Rollover (1981)

Rating:

USA. 1981.

Crew

Director – Alan J. Pakula, Screenplay – David Shaber, Story – David Shaber, Howard Kohn & David Weir, Producer – Bruce Gilbert, Photography – Giuseppe Rotunno, Music – Michael Small, Production Design – George Jenkins. Production Company – IPC Film

Cast

Kris Kristofferson (Hub Smith), Jane Fonda (Lee Winters), Hume Cronyn (Maxwell Emery), Bob Gunton (Sal Naftari), Josef Sommer (Roy Lefcourt), Macon McCalman (Jerry Fewster)


Plot

When the president of New York’s Borough National Bank is murdered in his office, banking troubleshooter Hub Smith is sent in to sort the bank out. When Hub sees the president’s wife, former movie star Lee Winters, being treated patronisingly by the board of directors, he supports her bid to become the new chairperson. The two also become lovers. After obtaining a $500 million loan from Saudi Arabia to keep the bank afloat, they puzzle over why the Saudis do not withdraw the interest repayments. This leads them to uncover a plan by the Saudis to withdraw all their money in cash from banks everywhere all at once, something that banks will never be able to cope with and will end up bankrupting the Western world.
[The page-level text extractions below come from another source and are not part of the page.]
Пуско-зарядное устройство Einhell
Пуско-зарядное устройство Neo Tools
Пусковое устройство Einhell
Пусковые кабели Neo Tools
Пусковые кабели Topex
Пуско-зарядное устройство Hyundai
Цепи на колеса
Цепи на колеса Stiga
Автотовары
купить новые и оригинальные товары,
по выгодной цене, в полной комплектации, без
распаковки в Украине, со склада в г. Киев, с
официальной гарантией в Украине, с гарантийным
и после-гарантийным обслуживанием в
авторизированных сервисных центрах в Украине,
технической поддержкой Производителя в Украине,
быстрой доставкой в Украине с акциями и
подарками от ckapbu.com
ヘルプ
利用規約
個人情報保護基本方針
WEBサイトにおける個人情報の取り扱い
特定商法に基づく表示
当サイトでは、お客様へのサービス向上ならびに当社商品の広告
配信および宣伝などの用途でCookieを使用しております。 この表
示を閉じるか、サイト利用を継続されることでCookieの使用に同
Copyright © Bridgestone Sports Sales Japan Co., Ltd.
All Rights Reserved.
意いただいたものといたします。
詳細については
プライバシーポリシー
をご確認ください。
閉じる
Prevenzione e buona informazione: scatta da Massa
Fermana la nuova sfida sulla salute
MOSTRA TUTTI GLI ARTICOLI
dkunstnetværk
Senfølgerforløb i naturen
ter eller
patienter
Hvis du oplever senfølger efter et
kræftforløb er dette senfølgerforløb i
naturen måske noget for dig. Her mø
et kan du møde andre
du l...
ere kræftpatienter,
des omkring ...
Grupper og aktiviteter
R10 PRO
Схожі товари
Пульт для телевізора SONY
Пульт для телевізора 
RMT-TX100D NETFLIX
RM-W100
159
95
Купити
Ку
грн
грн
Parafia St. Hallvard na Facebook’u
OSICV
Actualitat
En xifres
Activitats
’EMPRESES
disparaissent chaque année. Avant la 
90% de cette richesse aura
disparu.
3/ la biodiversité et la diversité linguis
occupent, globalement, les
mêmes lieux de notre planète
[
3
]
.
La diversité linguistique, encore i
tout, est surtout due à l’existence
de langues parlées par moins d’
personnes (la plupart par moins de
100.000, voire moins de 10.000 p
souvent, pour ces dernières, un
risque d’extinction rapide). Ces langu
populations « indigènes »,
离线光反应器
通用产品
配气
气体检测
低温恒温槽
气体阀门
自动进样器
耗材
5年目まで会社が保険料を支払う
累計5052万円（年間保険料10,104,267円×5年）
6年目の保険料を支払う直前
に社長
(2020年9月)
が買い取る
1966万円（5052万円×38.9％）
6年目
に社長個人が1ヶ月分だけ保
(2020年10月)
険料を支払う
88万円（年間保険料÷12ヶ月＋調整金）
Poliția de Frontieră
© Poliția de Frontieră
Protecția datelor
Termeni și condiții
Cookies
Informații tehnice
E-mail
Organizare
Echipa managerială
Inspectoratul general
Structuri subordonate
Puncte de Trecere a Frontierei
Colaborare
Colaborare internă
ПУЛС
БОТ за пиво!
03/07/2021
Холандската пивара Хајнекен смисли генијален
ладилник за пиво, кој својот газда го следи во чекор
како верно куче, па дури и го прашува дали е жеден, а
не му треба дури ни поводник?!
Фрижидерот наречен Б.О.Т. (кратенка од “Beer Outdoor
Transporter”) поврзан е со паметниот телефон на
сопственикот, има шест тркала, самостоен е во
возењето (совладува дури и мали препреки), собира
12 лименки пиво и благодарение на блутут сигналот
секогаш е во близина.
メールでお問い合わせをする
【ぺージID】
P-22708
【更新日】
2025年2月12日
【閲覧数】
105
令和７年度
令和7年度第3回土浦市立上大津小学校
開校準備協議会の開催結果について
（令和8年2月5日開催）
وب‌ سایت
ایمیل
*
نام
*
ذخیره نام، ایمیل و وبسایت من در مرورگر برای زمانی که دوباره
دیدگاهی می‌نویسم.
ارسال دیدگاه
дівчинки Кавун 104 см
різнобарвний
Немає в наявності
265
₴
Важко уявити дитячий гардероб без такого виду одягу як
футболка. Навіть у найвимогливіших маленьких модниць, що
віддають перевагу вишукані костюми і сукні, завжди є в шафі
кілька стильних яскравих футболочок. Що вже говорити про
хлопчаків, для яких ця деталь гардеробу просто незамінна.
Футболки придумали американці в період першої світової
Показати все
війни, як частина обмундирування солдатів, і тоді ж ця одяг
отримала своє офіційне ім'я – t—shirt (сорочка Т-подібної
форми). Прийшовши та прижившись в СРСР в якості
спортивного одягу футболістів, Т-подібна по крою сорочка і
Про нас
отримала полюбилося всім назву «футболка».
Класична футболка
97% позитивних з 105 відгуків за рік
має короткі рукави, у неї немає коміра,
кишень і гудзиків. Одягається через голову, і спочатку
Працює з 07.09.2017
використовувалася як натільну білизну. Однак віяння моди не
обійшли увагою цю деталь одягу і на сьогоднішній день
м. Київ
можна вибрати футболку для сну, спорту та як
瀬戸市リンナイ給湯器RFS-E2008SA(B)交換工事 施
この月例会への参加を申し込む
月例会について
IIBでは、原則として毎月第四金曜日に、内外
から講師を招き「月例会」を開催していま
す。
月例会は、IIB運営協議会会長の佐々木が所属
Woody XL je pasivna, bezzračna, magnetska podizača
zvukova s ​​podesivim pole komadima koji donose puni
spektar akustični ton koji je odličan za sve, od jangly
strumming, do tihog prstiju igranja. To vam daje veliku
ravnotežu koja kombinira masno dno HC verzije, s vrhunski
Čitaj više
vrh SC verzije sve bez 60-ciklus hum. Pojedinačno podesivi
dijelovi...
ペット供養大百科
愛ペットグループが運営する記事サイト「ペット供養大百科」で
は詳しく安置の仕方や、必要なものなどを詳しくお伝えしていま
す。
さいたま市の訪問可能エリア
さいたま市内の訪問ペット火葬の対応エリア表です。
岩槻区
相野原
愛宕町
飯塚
Rollover is a rather unusual thriller, one that for once does not predict the end of the world coming via nuclear holocaust or plague but through the deliberate disabling of the Western economy. A film set in the world of high finance is a good deal more challenging than the average thriller and certainly makes for a complex and difficult to follow plot – trying to follow the talk of positions points, bond marks, venture capital and Eurodollar exchange rates almost makes it like watching a foreign film without subtitles – and to no real surprise Rollover was not a box-office success.

The density of the material is something that both Jane Fonda and Kris Kristofferson seem clearly daunted by too – at times, they seem reduced to suitcases that open and spout banking chatter. Although there is at least one very good performance from Hume Cronyn who demonstrates a sharp predatoriness far removed from the feelgood roles as a senior he was stuck with in the latter half of the 1980s.

However, with perseverance the plot has a certain effectiveness. The unveiling of the scheme and the edgy gamble in saving the bank from the rollover hold suspense. Overall though, Rollover fails to grip as a thriller, with Alan J. Pakula’s direction remaining too stodgy by half. The ending, wherein comes its real science-fictional content, remains too downbeat by half, despite a ludicrously optimistic reuniting of the lovers. A more credible ending surely would have had Kris Kristofferson defeating or exposing the scheme, which would have at least satisfied the requirements of the thriller form. Ultimately, it is also a film that heavily depends on and unsubtly plays to a certain form of racism that was prevalent in the 1970s – the fear of the increasing economic strength of the OPEC nations and of the Arabic stranglehold placed on the Western economy.

Director Alan J. Pakula had made excellent award-winning films like All the President’s Men (1976) and Sophie’s Choice (1982), as well as several other films with Jane Fonda including Klute (1971) and Comes a Horseman (1978). His only other venture into genre material was the dream horror film Dream Lover (1986).